━━ DATOS DEL EJERCICIO ━━

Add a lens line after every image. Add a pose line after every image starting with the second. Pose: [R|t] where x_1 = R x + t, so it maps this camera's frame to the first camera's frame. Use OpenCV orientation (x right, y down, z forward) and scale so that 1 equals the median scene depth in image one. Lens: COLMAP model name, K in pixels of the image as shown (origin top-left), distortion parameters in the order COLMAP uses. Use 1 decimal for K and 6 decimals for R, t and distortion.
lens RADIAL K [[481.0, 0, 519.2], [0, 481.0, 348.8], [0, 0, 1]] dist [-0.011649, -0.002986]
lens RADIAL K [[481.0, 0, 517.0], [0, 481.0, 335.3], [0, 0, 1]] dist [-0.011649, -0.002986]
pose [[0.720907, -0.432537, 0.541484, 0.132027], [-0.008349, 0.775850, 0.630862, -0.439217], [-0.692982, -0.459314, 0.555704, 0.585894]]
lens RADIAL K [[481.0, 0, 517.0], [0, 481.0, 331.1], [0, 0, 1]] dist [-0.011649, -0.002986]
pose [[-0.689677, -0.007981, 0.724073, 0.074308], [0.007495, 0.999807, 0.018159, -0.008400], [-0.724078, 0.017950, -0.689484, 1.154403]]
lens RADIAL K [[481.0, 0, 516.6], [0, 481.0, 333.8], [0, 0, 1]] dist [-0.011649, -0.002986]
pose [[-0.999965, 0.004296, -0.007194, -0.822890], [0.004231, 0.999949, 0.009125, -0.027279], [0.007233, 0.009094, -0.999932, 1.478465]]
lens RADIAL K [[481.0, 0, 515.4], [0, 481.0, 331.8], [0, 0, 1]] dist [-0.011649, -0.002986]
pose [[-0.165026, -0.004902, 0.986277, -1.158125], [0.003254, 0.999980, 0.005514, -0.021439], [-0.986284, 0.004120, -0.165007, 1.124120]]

━━━

Vuelve a escribir todas las líneas de los datos de arriba, sin cambiar ningún carácter.

TU RESPUESTA:
Add a lens line after every image. Add a pose line after every image starting with the second. Pose: [R|t] where x_1 = R x + t, so it maps this camera's frame to the first camera's frame. Use OpenCV orientation (x right, y down, z forward) and scale so that 1 equals the median scene depth in image one. Lens: COLMAP model name, K in pixels of the image as shown (origin top-left), distortion parameters in the order COLMAP uses. Use 1 decimal for K and 6 decimals for R, t and distortion.
lens RADIAL K [[481.0, 0, 519.2], [0, 481.0, 348.8], [0, 0, 1]] dist [-0.011649, -0.002986]
lens RADIAL K [[481.0, 0, 517.0], [0, 481.0, 335.3], [0, 0, 1]] dist [-0.011649, -0.002986]
pose [[0.720907, -0.432537, 0.541484, 0.132027], [-0.008349, 0.775850, 0.630862, -0.439217], [-0.692982, -0.459314, 0.555704, 0.585894]]
lens RADIAL K [[481.0, 0, 517.0], [0, 481.0, 331.1], [0, 0, 1]] dist [-0.011649, -0.002986]
pose [[-0.689677, -0.007981, 0.724073, 0.074308], [0.007495, 0.999807, 0.018159, -0.008400], [-0.724078, 0.017950, -0.689484, 1.154403]]
lens RADIAL K [[481.0, 0, 516.6], [0, 481.0, 333.8], [0, 0, 1]] dist [-0.011649, -0.002986]
pose [[-0.999965, 0.004296, -0.007194, -0.822890], [0.004231, 0.999949, 0.009125, -0.027279], [0.007233, 0.009094, -0.999932, 1.478465]]
lens RADIAL K [[481.0, 0, 515.4], [0, 481.0, 331.8], [0, 0, 1]] dist [-0.011649, -0.002986]
pose [[-0.165026, -0.004902, 0.986277, -1.158125], [0.003254, 0.999980, 0.005514, -0.021439], [-0.986284, 0.004120, -0.165007, 1.124120]]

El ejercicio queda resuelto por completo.